What should be alarming for Formula One are that professional sports teams were named in FTX lawsuits, including the Tampa Bay Buccaneers (NFL) and the Golden State Warriors (NBA). The lawsuit (which is the largest one to-date) says, “Part of the scheme employed by the FTX entities involved utilizing some of the biggest names in sports and entertainment–like these Defendants–to raise funds and drive American consumers to invest, pouring billions of dollars into the deceptive FTX platform to keep the whole scheme afloat.”
It’s unknown if or how Mercedes will have to deal with FTX fallout in the future, but these lawsuits should be troubling to Formula One. F1 is the largest growing sport on social media in the world, and with that should come an incredibly strong urgency to protect its fans from opportunistic parties.
According to 2022 data, there were 299 sponsorship deals across Formula One and all 10 of its teams. Immediately following FTX’s implosion, Mercedes terminated its partnership, although, it’s unknown how much money Mercedes lost in the deal. That wasn’t the only crypto-F1 deal to implode during the 2022 season. Before the season even began, McLaren Racing terminated its sponsorship with crypto company, Bitci.com. It’s said that this was because the Turkish company failed to make payments, although, according to Bloomberg, McLaren’s official statement made no mention confirming why the partnership was being terminated.

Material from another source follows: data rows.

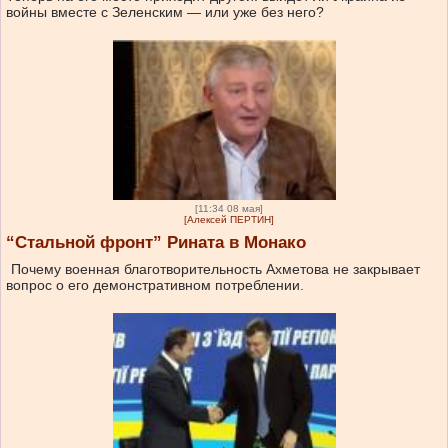
войны вместе с Зеленским — или уже без него?
[11:34 08 мая]
[Алексей ПЕРТИН]
“Стальной фронт” Рината в Монако
Почему военная благотворительность Ахметова не закрывает
вопрос о его демонстративном потреблении.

Currently, Crypto.com has a $100 million deal with Formula One as a title partner for the Miami Grand Prix, which is now one of three races in the United States. Additionally, most Formula One teams are sponsored or tied to a crypto company in one way or another, so I doubt the fall of FTX or the multiple celebrity lawsuits will deter future partnerships or sponsorship extensions. However, given the volatility of the markets globally, it’s important for Formula One in its entirety to review its partnership agreements that will either clarify responsibility for, or absolve them of FTX-level legal liabilities in the event another major collapse occurs.